A quelli che invia Gesù non promette rose e fiori, ma presenta loro un vasto campo da coltivare («la messe è abbondante»), il dovere di non dimenticare la preghiera al Padre celeste, l’andare come agnelli tra i lupi e l’imprescindibile dovere della povertà evangelica.

L’ultima parte di questa pagina presenta il primo frutto della missione: «I settantadue tornarono pieni di gioia». Ma Gesù li ammonisce con queste parole: «Non rallegratevi però perché i demoni si sottomettono a voi; rallegratevi piuttosto perché i vostri nomi sono scritti nei cieli».

Viene da ricordare il grande dono che Dio ha fatto alla Chiesa cattolica e, per mezzo di essa, a tutto il mondo.

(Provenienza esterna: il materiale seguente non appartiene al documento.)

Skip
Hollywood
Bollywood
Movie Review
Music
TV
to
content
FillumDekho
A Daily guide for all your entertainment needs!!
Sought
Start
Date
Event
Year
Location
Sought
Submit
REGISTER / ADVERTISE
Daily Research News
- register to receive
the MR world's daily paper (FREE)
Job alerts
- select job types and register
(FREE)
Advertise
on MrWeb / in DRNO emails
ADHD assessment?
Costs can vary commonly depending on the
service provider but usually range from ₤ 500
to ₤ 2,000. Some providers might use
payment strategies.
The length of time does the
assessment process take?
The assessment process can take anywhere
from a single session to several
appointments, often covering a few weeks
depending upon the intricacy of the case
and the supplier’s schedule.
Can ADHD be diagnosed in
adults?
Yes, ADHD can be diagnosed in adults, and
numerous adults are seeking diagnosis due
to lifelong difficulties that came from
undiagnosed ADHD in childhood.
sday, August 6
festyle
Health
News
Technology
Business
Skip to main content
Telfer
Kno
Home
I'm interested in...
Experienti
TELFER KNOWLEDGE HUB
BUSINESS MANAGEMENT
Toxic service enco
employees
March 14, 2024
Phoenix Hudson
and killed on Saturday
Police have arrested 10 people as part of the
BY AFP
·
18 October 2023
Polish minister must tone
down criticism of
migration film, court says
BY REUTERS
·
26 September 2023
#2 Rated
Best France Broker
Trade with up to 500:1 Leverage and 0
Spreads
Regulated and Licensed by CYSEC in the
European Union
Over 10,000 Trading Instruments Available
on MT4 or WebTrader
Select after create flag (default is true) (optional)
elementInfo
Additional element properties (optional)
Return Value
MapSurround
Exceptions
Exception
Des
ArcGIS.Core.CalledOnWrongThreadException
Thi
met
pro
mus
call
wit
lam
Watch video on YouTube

Alludo alla celebrazione del concilio Vaticano II che, oltre ad averci ricordato la vocazione universale alla santità, ha affermato chiaramente che la missione e il servizio al Vangelo non sono consegnati come privilegio esclusivo ad alcuni membri della Chiesa, ma come diritto e dovere di tutti, di ogni battezzato che voglia vivere in pienezza il dono del battesimo (cf. Lumen gentium 10 e Apostolicam actuositatem 3).